Senin 05 Jun 2017 19:36 WIB

Sri Mulyani: Pajak Terhambat Penyimpanan Dana di Tax Haven

Rep: Sapto Andika Candra/ Red: Nur Aini
 Menteri Keuangan Sri Mulyani menjawab pertanyaan wartawan usai rapat terbatas di Kantor Kepresidenan, Jakarta, Selasa (30/5).
Foto: Republika/ Wihdan Hidayat
Menteri Keuangan Sri Mulyani menjawab pertanyaan wartawan usai rapat terbatas di Kantor Kepresidenan, Jakarta, Selasa (30/5).

EKBIS.CO, JAKARTA -- Menteri Keuangan Sri Mulyani menyebutkan sejumlah kondisi yang melatari diterbitkannya Perppu nomor 1 tahun 2017 tentang Akses Informasi Keuangan untuk Kepentingan Perpajakan yang diundangkan sejak 8 Mei 2017. Pada prinsipnya, aturan tentang pertukaran informasi keuangan disepakati oleh Indonesia dan negara anggota G20 lantaran semakin maraknya upaya yang dilakukan para wajib pajak untuk melakukan penghindaran dan pengelakan.

Data dari Boston Consulting Group (2013) terdapat 8,5 triliun dolar AS aset yang disembunyikan di negara-negara, seperti Swiss, Hong Kong, Singapura, Panama, Luxemburg, dan Uni Emirat Arab. Selain itu, data dari Washington Post diperkirakan bahwa 0,01 persen dari populasi dunia (high net worth individuals) menguasai sekitar 50 persen dari seluruh offshore assets di dunia, dan 25 persennya diperkirakan disembunyikan di luar negeri. Tak hanya itu, Sri melanjutkan, krisis keuangan global 2008 menimbulkan perlambatan dan ketidakpastian ekonomi dunia. "Untuk dapat bangkit dari krisis diperlukan sumber pendanaan untuk membiayai penyehatan sektor keuangan dan stimulus ekonomi, terutama dari pajak," kata Sri, Senin (5/6).

Bahan yang Disediakan =
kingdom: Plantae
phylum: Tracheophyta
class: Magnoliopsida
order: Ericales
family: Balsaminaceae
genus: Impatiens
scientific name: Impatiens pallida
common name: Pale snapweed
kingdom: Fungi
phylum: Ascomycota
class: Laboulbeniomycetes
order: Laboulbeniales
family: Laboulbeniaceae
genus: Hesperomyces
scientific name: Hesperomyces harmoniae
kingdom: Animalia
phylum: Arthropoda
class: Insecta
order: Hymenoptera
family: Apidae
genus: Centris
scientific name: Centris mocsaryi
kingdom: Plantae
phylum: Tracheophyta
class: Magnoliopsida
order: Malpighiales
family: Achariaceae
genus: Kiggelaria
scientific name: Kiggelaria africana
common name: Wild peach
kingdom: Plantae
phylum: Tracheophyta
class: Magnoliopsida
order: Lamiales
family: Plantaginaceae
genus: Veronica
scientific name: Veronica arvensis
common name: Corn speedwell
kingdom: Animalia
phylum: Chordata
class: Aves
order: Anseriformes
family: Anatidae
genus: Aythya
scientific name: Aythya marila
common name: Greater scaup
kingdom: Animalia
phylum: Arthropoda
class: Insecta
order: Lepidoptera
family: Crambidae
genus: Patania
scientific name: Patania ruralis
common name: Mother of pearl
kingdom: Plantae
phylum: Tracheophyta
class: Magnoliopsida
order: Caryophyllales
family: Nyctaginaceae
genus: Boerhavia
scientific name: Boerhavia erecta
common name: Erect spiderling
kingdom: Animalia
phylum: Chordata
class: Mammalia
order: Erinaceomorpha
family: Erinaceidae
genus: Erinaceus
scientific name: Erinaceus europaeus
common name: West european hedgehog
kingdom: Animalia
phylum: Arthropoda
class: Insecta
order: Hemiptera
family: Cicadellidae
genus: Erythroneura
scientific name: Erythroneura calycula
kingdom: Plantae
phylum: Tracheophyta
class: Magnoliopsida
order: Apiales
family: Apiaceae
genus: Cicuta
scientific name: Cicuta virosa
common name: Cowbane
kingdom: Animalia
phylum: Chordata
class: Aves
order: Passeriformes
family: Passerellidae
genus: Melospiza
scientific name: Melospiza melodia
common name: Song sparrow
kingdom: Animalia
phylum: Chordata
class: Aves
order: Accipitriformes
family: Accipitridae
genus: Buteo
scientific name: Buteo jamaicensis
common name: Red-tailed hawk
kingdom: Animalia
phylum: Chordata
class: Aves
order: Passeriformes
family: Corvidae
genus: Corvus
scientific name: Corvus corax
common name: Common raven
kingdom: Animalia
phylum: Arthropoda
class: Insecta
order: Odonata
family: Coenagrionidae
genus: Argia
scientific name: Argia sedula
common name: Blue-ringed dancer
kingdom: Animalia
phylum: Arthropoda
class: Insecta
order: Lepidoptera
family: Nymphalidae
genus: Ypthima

Rincian Tugas = Dalam berita tentang Perppu akses informasi keuangan, berapa nilai aset yang disembunyikan di negara-negara seperti Swiss dan Singapura menurut data Boston Consulting Group (2013)?

Jawaban Latihan = Nilainya 8,5 triliun dolar AS.